:: Page excerpt ::
Prologue

What motivated MakinaRocks to create Link?

MakinaRocks uses industrial AI to solve pressing problems in the manufacturing and energy industries.

Our approach involves close cooperation among committed data scientists. Link was born of our continued efforts to provide the best R&D environment for our data scientists. We then realized that all data scientists can utilize the advanced features of Link to improve their work processes.

How can we improve our work process and increase productivity?

To solve this problem, we began examining the work habits of data scientists. Eventually, we focused on the usability of JupyterLab, the most widely used development tool for data science. During the initial exploratory data analysis stage, data scientists can easily check intermediate results with JupyterLab by executing only part of the Python code in the Jupyter notebook. However, due to this flexibility, there are limitations when choosing JupyterLab as the main development tool for a machine learning project. First, a Jupyter notebook is not an ideal tool for reproducible results, and different results are obtained if the execution order of the commands is changed. Second, collaboration centered around a Jupyter notebook is extremely challenging because the dependency structure among the code cells is difficult to figure out.

We noted several common adaptations by data scientists to work around these limitations. JupyterLab users write the title or description to specify the function of a code cell using a markdown above the cell to increase the readability of the notebook. Next, they reorder the cells to produce the desired results when those cells are run sequentially. Finally, they agree on the convention that the code cells must be run sequentially from top to bottom at all times.

Although this ‘linearization’ approach works around some of the limitations, it fails to represent the tree-like dependency structure of the code cells in two ways. For example, in constructing a training pipeline, loading data and model definitions should be placed on different branches of the dependency tree. Therefore, linearization is not helpful for collaboration among data scientists. Furthermore, the execution of a cell still depends on the fragile ‘run-all-cells’ convention, which can easily go wrong. As a result, JupyterLab users face repeated kernel reloads and reruns, wasting a significant amount of time and effort.

We explored several possibilities to alleviate JupyterLab's limitations without sacrificing its usability, flexibility and approachability. Link is our answer.

Saved entries:
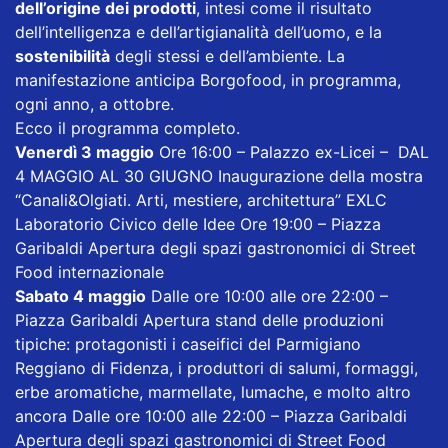
dell’origine dei prodotti
, intesi come il risultato
dell’intelligenza e dell’artigianalità dell’uomo, e la
sostenibilità
degli stessi e dell’ambiente. La
manifestazione anticipa Borgofood, in programma,
ogni anno, a ottobre.
Ecco il programma completo.
Venerdì 3 maggio
Ore 16:00 – Palazzo ex-Licei – DAL
4 MAGGIO AL 30 GIUGNO Inaugurazione della mostra
“Canali&Olgiati. Arti, mestiere, architettura” EXLC
Laboratorio Civico delle Idee Ore 19:00 – Piazza
Garibaldi Apertura degli spazi gastronomici di Street
Food internazionale
Sabato 4 maggio
Dalle ore 10:00 alle ore 22:00 –
Piazza Garibaldi Apertura stand delle produzioni
tipiche: protagonisti i caseifici del Parmigiano
Reggiano di Fidenza, i produttori di salumi, formaggi,
erbe aromatiche, marmellate, lumache, e molto altro
ancora Dalle ore 10:00 alle 22:00 – Piazza Garibaldi
Apertura degli spazi gastronomici di Street Food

:: Tasks ::
A – Based on the prologue about Link, say whether each statement agrees with it: (i) Link grew out of efforts to give MakinaRocks's own data scientists the best R&D environment; (ii) a Jupyter notebook gives the same results whatever order its commands are executed in; (iii) the linearization approach represents the tree-like dependency structure of code cells. Answer yes or no for each, and quote the words that decide it.
B – Extract the part of the prologue about Link from "MakinaRocks uses industrial" to "their work processes.", word for word.
These entries have nothing to do with the prologue about Link.

:: Exercise responses ::
A –
(i) Yes: "Link was born of our continued efforts to provide the best R&D environment for our data scientists."
(ii) No: "different results are obtained if the execution order of the commands is changed."
(iii) No: "it fails to represent the tree-like dependency structure of the code cells"

B –
MakinaRocks uses industrial AI to solve pressing problems in the manufacturing and energy industries.

Our approach involves close cooperation among committed data scientists. Link was born of our continued efforts to provide the best R&D environment for our data scientists. We then realized that all data scientists can utilize the advanced features of Link to improve their work processes.